------ FRAGMENTO PROPORCIONADO ------
Acaba
de comenzar el año 1775. El conde Pedro Panin conduce un prisionero camino de
Moscú. Confinado en el minúsculo espacio delimitado por los barrotes de una jaula,
el cautivo se ha enfrentado al imperio. Ganó adeptos, formó un ejército y
luchó. Como casi diecinueve siglos antes el tracio Espartaco, Emelyan Pugachev
ha desafiado al poder y, como entonces aquél, Pugachev va a pagar cara su
audacia.
*
No
era de extrañar tales adhesiones. Poco antes, en agosto de 1767, se había publicado
en Rusia un ucase por el cual se condenaba al látigo, y a realizar trabajos
forzados y perpetuos en el exilio siberiano, a los siervos y campesinos que se
atrevieran a formular cualquier queja o protesta por el trato recibido de sus
amos terratenientes. En realidad, el decreto de la zarina no era sino una
vuelta de tuerca más en el estado de regresión al que las miserables capas
trabajadoras estaban sometidas. En el reinado anterior de la emperatriz Isabel
era posible para el amo déspota desterrar a sus siervos a Siberia, pero como
hombres libres y, aunque lejos y en tierras ásperas, iniciar una nueva vida.
------ DATOS DEL CONJUNTO ------
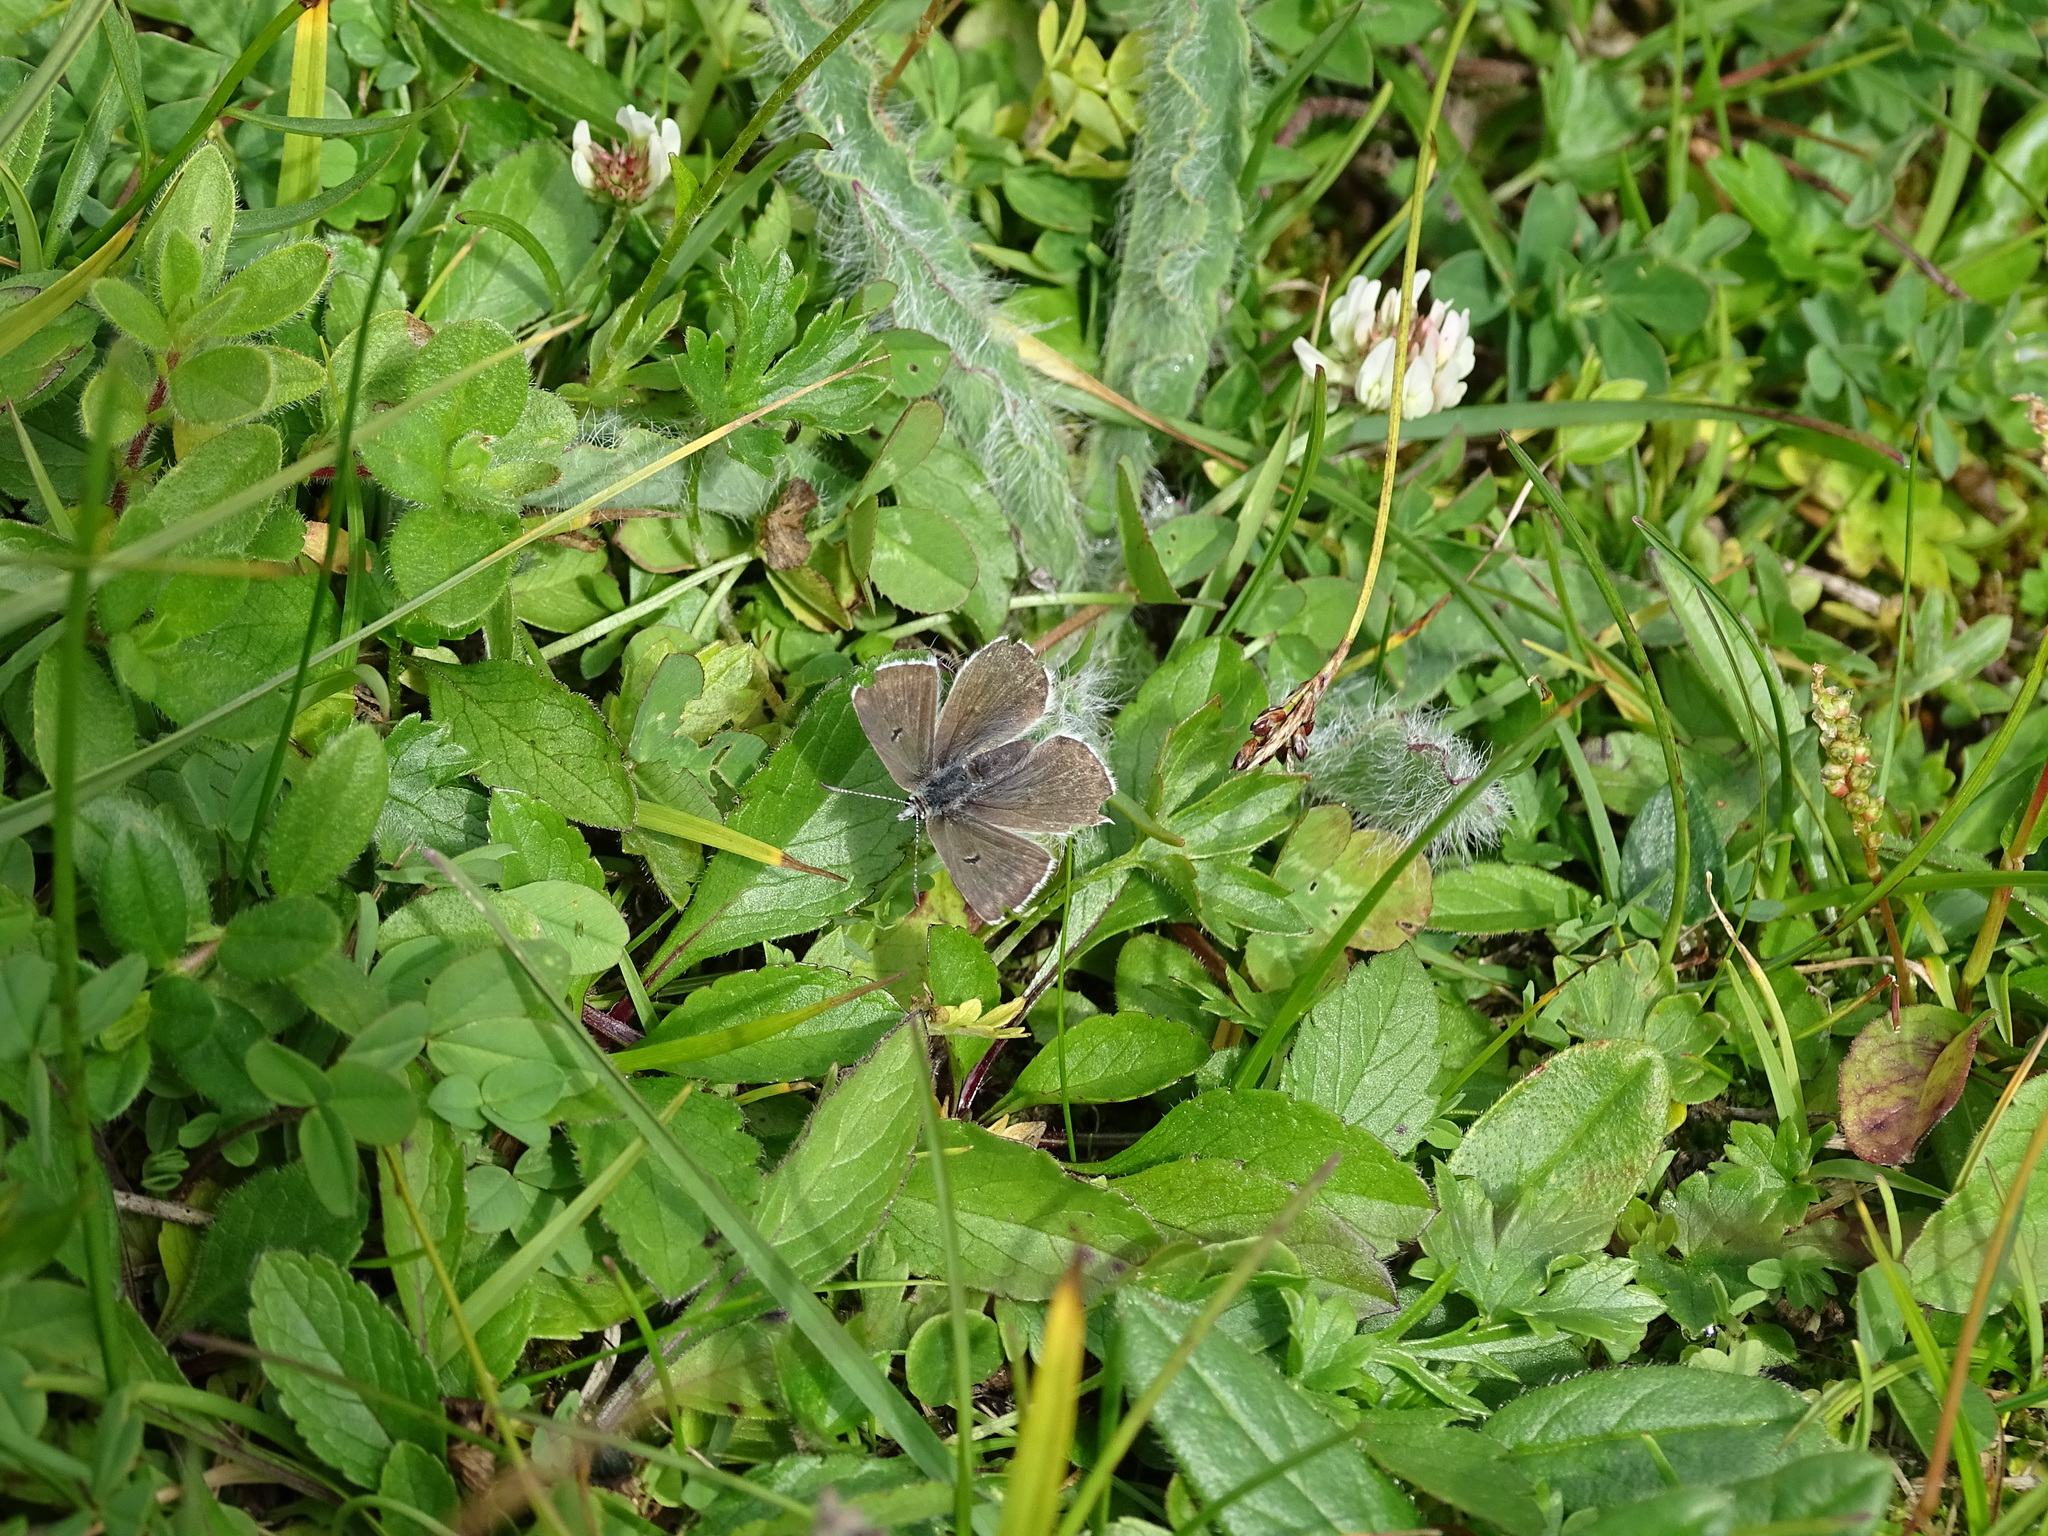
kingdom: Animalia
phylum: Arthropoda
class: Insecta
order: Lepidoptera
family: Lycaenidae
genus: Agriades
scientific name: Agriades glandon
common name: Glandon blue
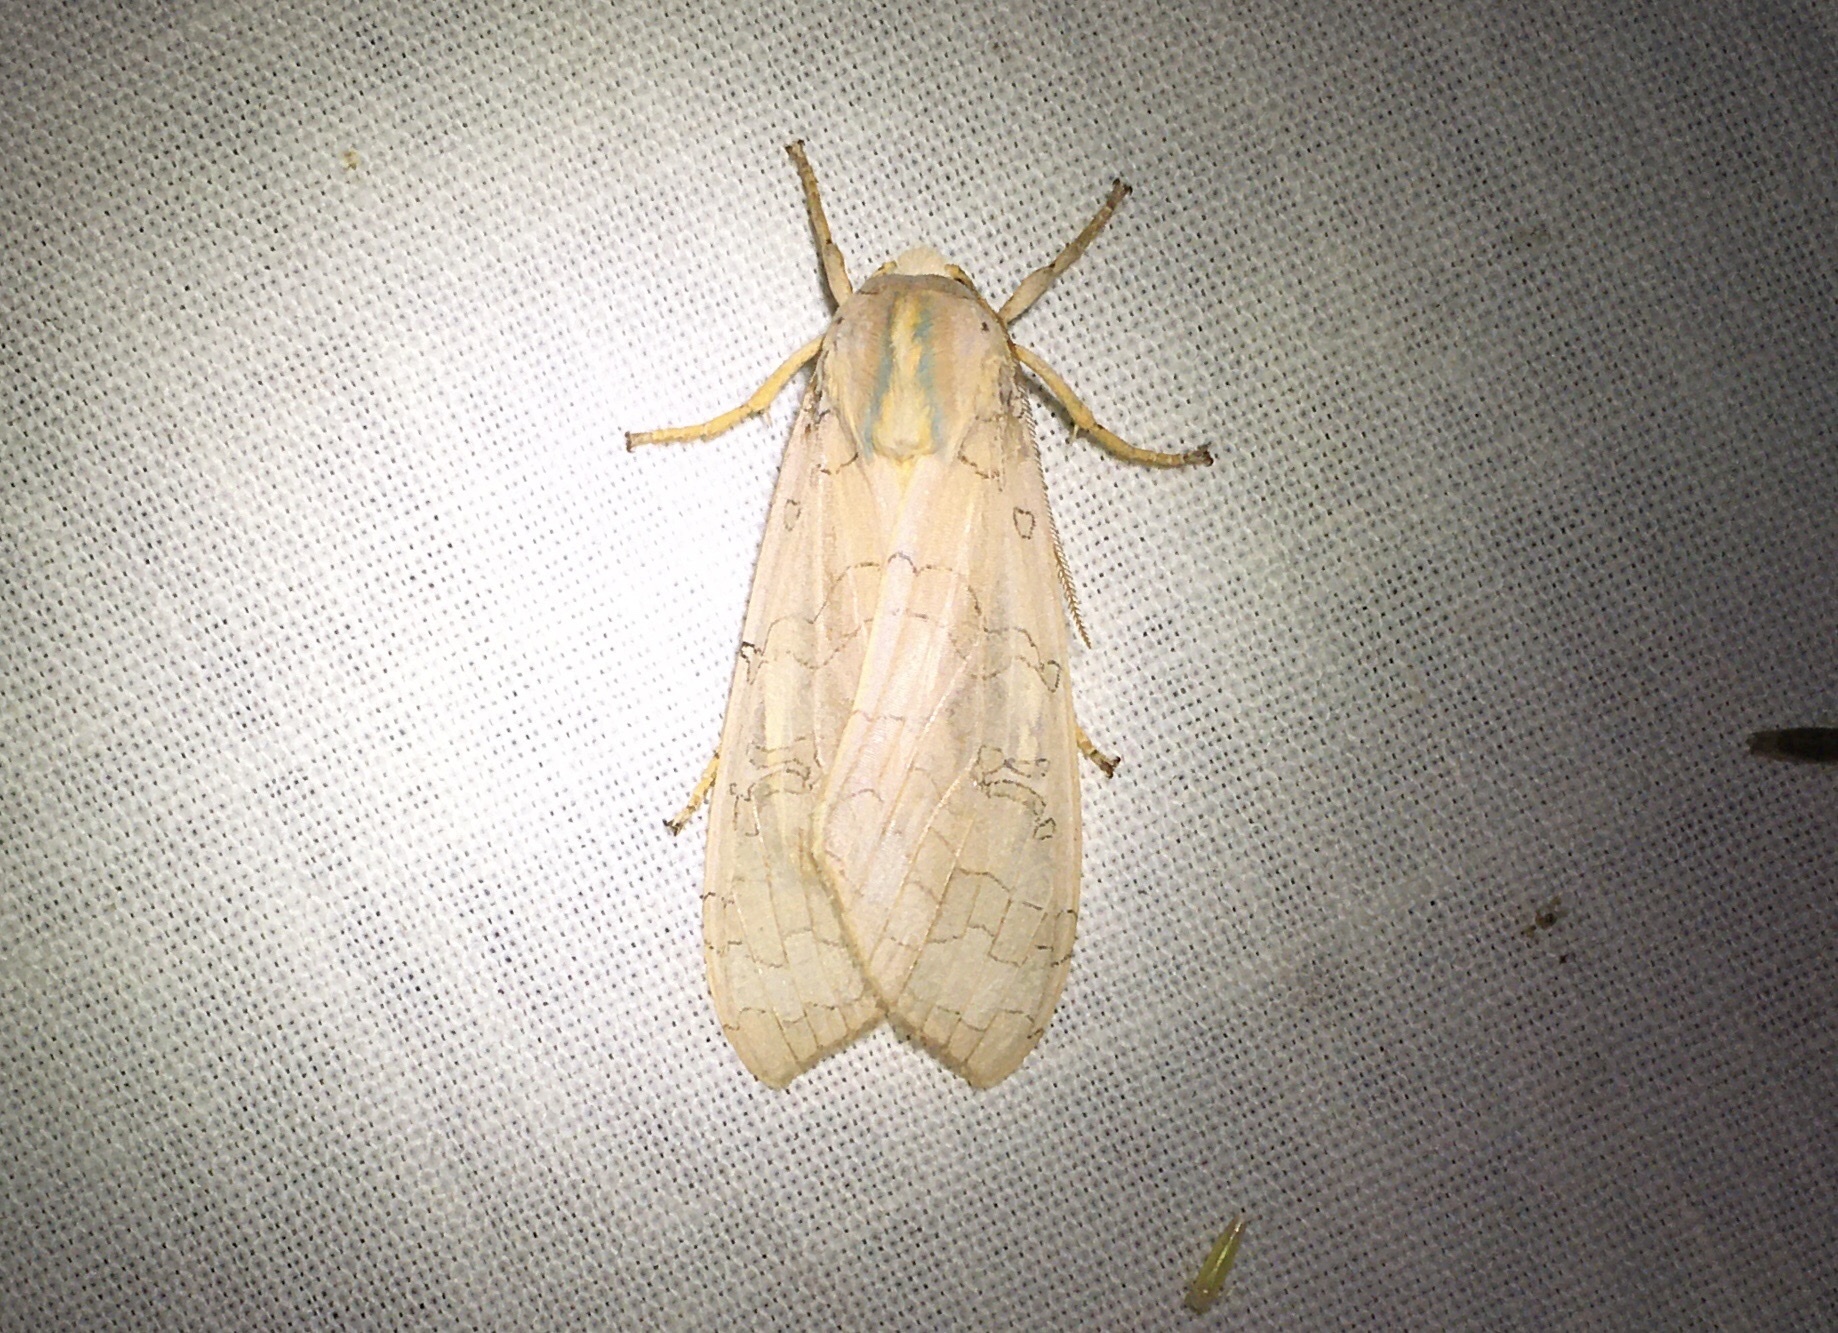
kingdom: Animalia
------
INSTRUCCIONES
1. Responde estas preguntas sobre el texto de Pugachev y marca cada respuesta con la misma letra.
(a) ¿Qué año acaba de comenzar al inicio del texto?
(b) ¿Quién conduce al prisionero camino de Moscú?
(c) ¿En qué mes y año se publicó en Rusia el ucase contra los siervos y campesinos que se quejaran?
2. Escribe la continuación del texto sobre Pugachev a partir de su última oración.

RESPUESTAS ESPERADAS
1.
(a) 1775.
(b) El conde Pedro Panin.
(c) En agosto de 1767.

2.
Pero
ahora, pese a que Catalina II había bebido en la fuentes de Montesquieu, de
Beccaria o de Voltaire, con quien mantuvo una intensa relación epistolar, y
estaba en contacto constante con quieres eran sus mejores propagandistas:
Diderot o D’Alembert, entre otros, algunos de los cuales fueron generosamente, y puede que
de modo desinteresado, agraciados por la liberalidad de Catalina, poco quedaba
de sus ideales o sus iniciales propósitos de aliviar la situación de los
siervos rusos. Si lo deseaba, no lo era tanto como para poner en peligro su
trono, lo que podía suceder de no mantener los privilegios de los nobles y
latifundistas rusos.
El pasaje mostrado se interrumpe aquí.